Big Brothers Big Sisters of America
Blueprints Program Rating: Promising
A community mentoring program which matches a volunteer adult mentor to an at-risk child or adolescent to delay or reduce antisocial behaviors; improve academic success, attitudes and behaviors, peer and family relationships; strengthen self-concept; and provide social and cultural enrichment.
Big Brothers Big Sisters operates through local “sponsored affiliates,” which are either independent Big Brother Big Sister entities or units of larger organizations. The national office brokers important national partnerships and advocates for federal funding which local affiliates benefit from, though locals are responsible for raising the dollars to sustain their programs. Community fundraising is a critical strategy for BBBS, which has built successful fundraising efforts on the assets of a strong brand name and broad networks of volunteer mentors committed to the program. Private funds, including from foundations, fundraising events, and individual and corporate giving comprise 65 percent of the revenue supporting the program nationally. Public funds are also an important source of funding, typically to support mentoring for targeted high need populations such as children of prisoners, youth involved in the juvenile justice system, and children of military personnel.
Allocating State or Local General Funds
Big Brothers Big Sisters often seeks support through local and state dedicated appropriations. Sister agencies in a state will form a coalition to advocate with legislative bodies for financial support for their programs. Advocacy usually stresses the impact of Big Brothers Big Sisters on participant educational, behavioral and juvenile delinquency outcomes.
Maximizing Federal Funds
Formula Grants: Local affiliates may access formula funds to support their ongoing operations, through partnerships with state administering agencies or applications to competitive processes.
- OJJDP Formula Funds support a variety of improvements to delinquency prevention programs and juvenile justice programs in states. Evidence-based programs are an explicit priority for these funds, which are typically administered on a competitive basis from the state administering agency to community-based programs.

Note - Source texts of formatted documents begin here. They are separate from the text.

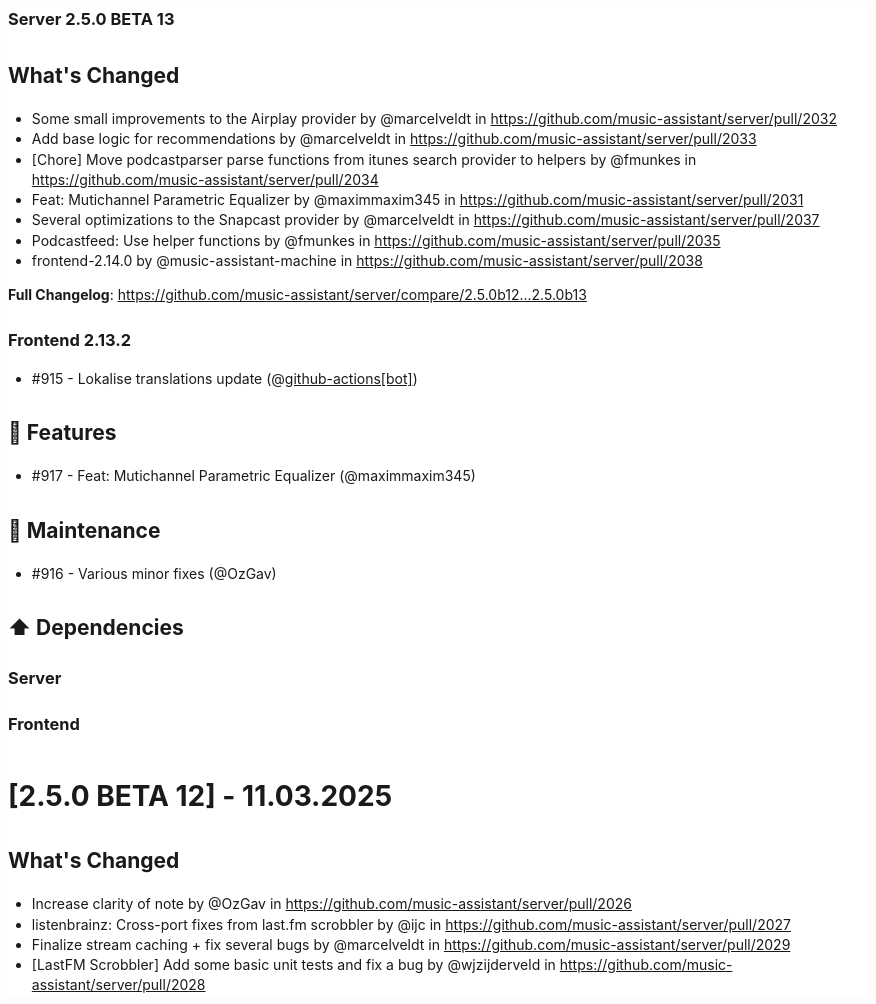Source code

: ### Server 2.5.0 BETA 13

## What's Changed

* Some small improvements to the Airplay provider by @marcelveldt in https://github.com/music-assistant/server/pull/2032
* Add base logic for recommendations by @marcelveldt in https://github.com/music-assistant/server/pull/2033
* [Chore] Move podcastparser parse functions from itunes search provider to helpers by @fmunkes in https://github.com/music-assistant/server/pull/2034
* Feat: Mutichannel Parametric Equalizer by @maximmaxim345 in https://github.com/music-assistant/server/pull/2031
* Several optimizations to the Snapcast provider by @marcelveldt in https://github.com/music-assistant/server/pull/2037
* Podcastfeed: Use helper functions by @fmunkes in https://github.com/music-assistant/server/pull/2035
* frontend-2.14.0 by @music-assistant-machine in https://github.com/music-assistant/server/pull/2038


**Full Changelog**: https://github.com/music-assistant/server/compare/2.5.0b12...2.5.0b13

### Frontend 2.13.2

- #915 - Lokalise translations update (@[github-actions[bot]](https://github.com/apps/github-actions))

## 🚀 Features

- #917 - Feat: Mutichannel Parametric Equalizer (@maximmaxim345)

## 🧰 Maintenance

- #916 - Various minor fixes (@OzGav)

## ⬆️ Dependencies

### Server

### Frontend



# [2.5.0 BETA 12] - 11.03.2025

## What's Changed

* Increase clarity of note by @OzGav in https://github.com/music-assistant/server/pull/2026
* listenbrainz: Cross-port fixes from last.fm scrobbler by @ijc in https://github.com/music-assistant/server/pull/2027
* Finalize stream caching + fix several bugs by @marcelveldt in https://github.com/music-assistant/server/pull/2029
* [LastFM Scrobbler] Add some basic unit tests and fix a bug by @wjzijderveld in https://github.com/music-assistant/server/pull/2028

- Community Development Block Grants are administered to city and county governments and the public services portion of funds (15%) can support a wide variety of services, including mentoring models.
Discretionary Federal Grants: Big Brothers Big Sisters programs have received grants from the Office of Juvenile Justice and Delinquency Prevention and the Department of Health and Human Services aimed at supporting mentoring of high risk populations, including a total of $13.3 million in OJJDP youth mentoring grants in 2011.
Foundation Grants and Public-Private Partnerships
Big Brothers Big Sisters receives support from a wide variety of foundations and corporations, led by the United Way. Others include:
- Annie E. Casey Foundation
- Edna McConnell Clark Foundation
- Atlantic Philanthropies
- Bank of America
Generating New Revenue
Big Brothers Big Sisters is an ideal program for specialized funding campaigns. The national office and local affiliates use a great range of creative fundraising strategies, ranging from very small scale efforts to major events. Generating dedicated public revenue streams may also be an option for BBBS, which enjoys a strong reputation and widespread support. Prevention Focused Taxes and Fees, such as sin taxes on alcohol and tobacco products, can be considered to provide a dedicated funding source for mentoring programs. Specialized vanity license plates dedicated to children, tax form check-offs, rounding up on credit purchases and other such mechanisms should be considered.
All information comes from submissions to the Annie E. Casey Foundation from Big Brothers Big Sisters of America, the purveyor of the program.